[Source extract start]
This contention is based entirely on the appellant's misreading of the trial record, including the docket entries, and was not pursued by the appellant at oral argument. It was based on appellant's mistaken belief that the State's Petition for Violation of Probation was not filed until February 3, 2017, a mere three weeks before the revocation hearing. That mistaken reading is reflected in Footnote 8 and Footnote 9, both on page 19, of the appellant's appellate brief. The Petition for Violation of Probation, however, was actually filed one year earlier, on February 3, 2016. The appellant was represented by Theresa Chernosky of the Public Defender's Office as of December 22, 2016, a full 14 months before the hearing in question. The State's petition was, to be sure, styled as a "State's Notice for Appropriate Relief," but there was no mistaking its contents, its purpose, and its allegations.

Under the circumstances, it is pointless to recite the numerous motions to continue the hearing, including Consent Motions, Joint Motions, and motions by the appellant alone so that he would have time to listen to all of the recorded telephone calls that the State had provided him in discovery. The contention is palpably without merit.

The appellant's companion contention that "he was denied an impartial arbiter" has not been preserved for appellate review.
[Source extract end]
[Data start]
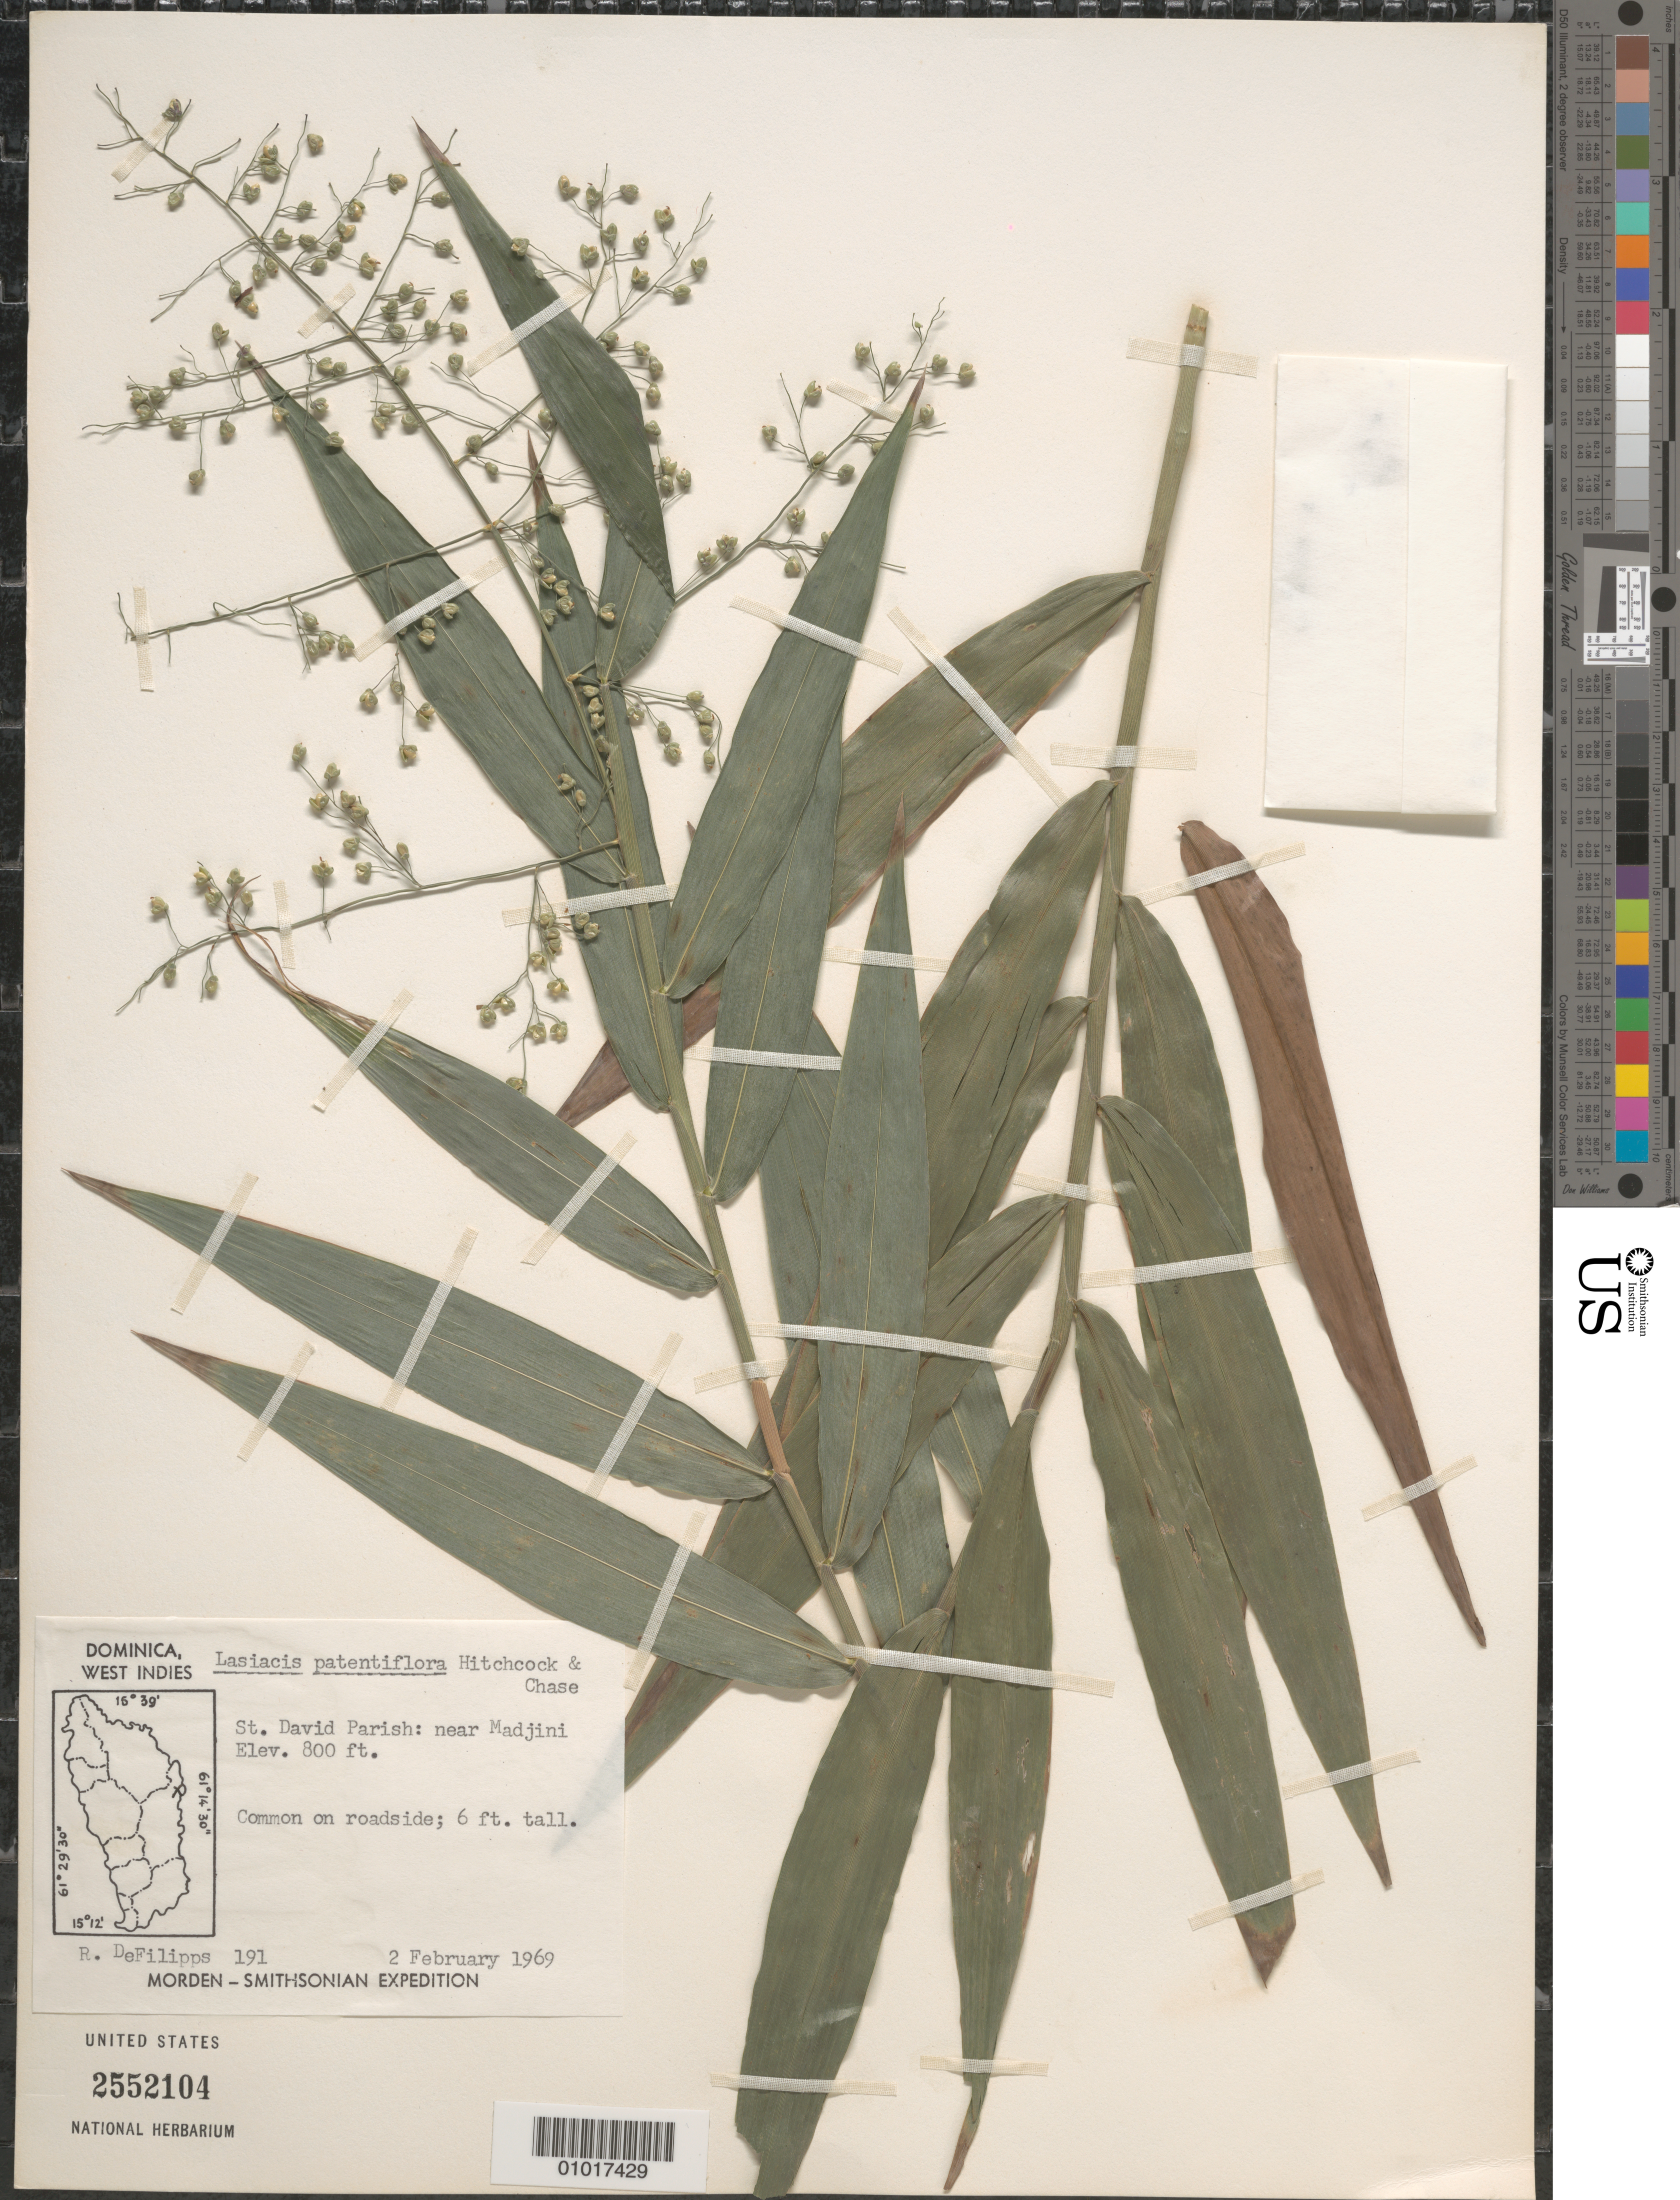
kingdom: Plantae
[Data end]
#### [The tasks]
A – Can you transcribe the section of the court opinion on the probation appeal starting at "Under the circumstances, it" and ending at "palpably without merit."?
B – Would you write the next part of the court opinion on the probation appeal, beginning after its last sentence?

#### [Responses by task]
A –
Under the circumstances, it is pointless to recite the numerous motions to continue the hearing, including Consent Motions, Joint Motions, and motions by the appellant alone so that he would have time to listen to all of the recorded telephone calls that the State had provided him in discovery. The contention is palpably without merit.

B –
The Legality Of The Sentence

On March 16, 2017, the appellant filed a Motion to Correct an Illegal Sentence pursuant to Maryland Rule of Procedure 4–345(a). On March 29, 2017, Judge Greenberg denied that motion without a hearing. On April 18, 2017, the appellant appealed from that denial. It is that appeal which is now before us as the appellant's third contention. Maryland Rule 4–345(a) provides:

(a) Illegal Sentence. The court may correct an illegal sentence at any time.

In Carlini v. State, 215 Md. App. 415, 419–20, 81 A.3d 560 (2013), this Court focused in on the critical distinction between a procedurally flawed trial process (in a sense an "illegality") leading to a sentence and an inherently illegal sentence itself.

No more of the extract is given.